【へラナと赤カブ】往時の味わい

 藤沢周平さん没後、文藝春秋が発刊した単行本『早春』の中に、『野菊守(も)り』という短編がある。平成六年、「オール讀物」十二月号に掲載された作品である。安定した筆の運びで、主人公である初老の下級武士の哀歓を余すところなく描いている。

 作品の中で主人公がおにぎりを食べる場面がある。

「その握り飯も、このあたりでへら菜と呼ぶ菜っ葉の漬け物の葉でくるみ、上からこんがりと焼いたもので、おかずは大てい塩辛いたくあんか、小茄子の漬け物二つ三つである」(『野菊守り』)。

 この、ヘラナでくるみ、こんがりと焼いたおにぎりは、ちょうど弁慶めし様のものを想像させるが、年輩の方々にはことさら郷愁を誘う食べ物らしい。

『日本大百科全書』(小学館)『原色日本野菜図鑑』(保育社)には「シャクシナ」として載っており、「タイサイ(体菜)」ともいう、とある。へら(しゃもじ)のような形をした葉から、ヘラナと呼ばれるようになったらしい。そして、説明には「中国揚子江一帯に栽培されていたものが、明治初年に日本へ伝えられた。白菜が普及するまでの間は、日本の漬け菜生産の首位を占めていた」としている。

 戦前、戦後間もなくまでは全国で栽培されていたとみていい。食料不足、貧しさを思い出させる野菜なのだ。しかし、『野菊守り』の時代設定は江戸後期。この時代、「へら莱」はまだ中国から日本に入って来ていない。在来種でなかったところに、時代考証としての落とし穴があったのではないか。

 主人公・斎部(いんべ)五郎助は代々御兵具方勤めで家禄は三十石。世を腐す冷笑癖は、この貧しさにあると五郎助は思っている。上司が持ってくるような、黒いのりでつつんだ握り飯などは一度も食ったことがない。その対比として、「へら菜でくるんだ握り飯」が出てくるのである。

 ここには、藤沢さんの原体験があるように思える。戦前、戦中を幼年から青年時代に過ごした藤沢さんは、物資欠乏と食料不足をいやというほど味わったに違いない。恐らくその年代は、「へら菜」に懐旧の念を抱く。貧しさの象徴でもあろう。そういう目でみると、下級武士の握り飯を「へら菜」でくるむというのは、作中の効果としては大である。少なくとも、藤沢さんと同年代の読者には、訴える力がある。

 先に山形新聞コラム欄に「へら菜」という、藤沢さんの作中の、この野菜について述べた記事があった。読者から反響があり、白鷹町鮎貝の御代田(みよだ)寛さん(80)は「当地方でも戦前、戦後に作り、秋野菜として青菜とともに主力であった。(中略)種は、体菜(たいな)という名で売られていた。女の白い肌を思わせるようだからそう言ったものと考えられる。サクサクとして歯触りがよかった。高齢になってよく噛(か)めないから、もう作るのをやめた」とはがきに書いている。

 もう一人、米沢市中央五丁目の窪浦子さん(71)は「私の里は、昔の南置賜郡塩井村(現米沢市)ですが、終戦後もしばらくはへら菜を作り、塩漬けしたのに酒粕(さけかす)を塗り、醤油(しょうゆ)をかけて食べました。それはそれは美味(おい)しいものでございました。東置賜、西置賜一円どこでも作っておりました。
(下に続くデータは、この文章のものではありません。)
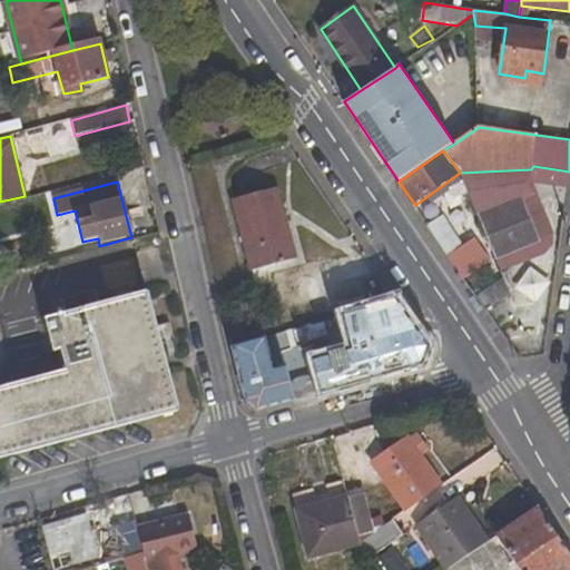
[(251,271),(295,261),(276,190),(233,202),(251,271)]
今はもう、たまに頂戴(ちょうだい)しては驚き、喜び、なつかしんでいます」と書いている。

 庄内地方では、昔から郊外の農村部で栽培したようだが、現在は温海町の一部の農家が、往時の味を懐かしみ細々と作っているという。初冬の、市内のスーパーなどにたまに陳列される。懐古派はまだいるのである。

 作品ではほんの一行「へら菜と呼ぶ菜っ葉の漬け物」が登場するが、わざわざ九州・鹿児島から「どんな漬物ですか」と、地元新聞社ということで本紙に問い合わせをしてきた熱心な藤沢ファンもいる。藤沢さんの読者層の広さである。

『三屋清左衛門残日録』や『用心棒日月抄』シリーズに登場する温海の「赤カブの酢漬け」とともに、ヘラナはかつて初冬の風物詩ともいえる漬物であった。赤カブは在来種であり江戸期にもあったが、藤沢さんの思い入れが強かったのは明治以降のヘラナではなかったのか。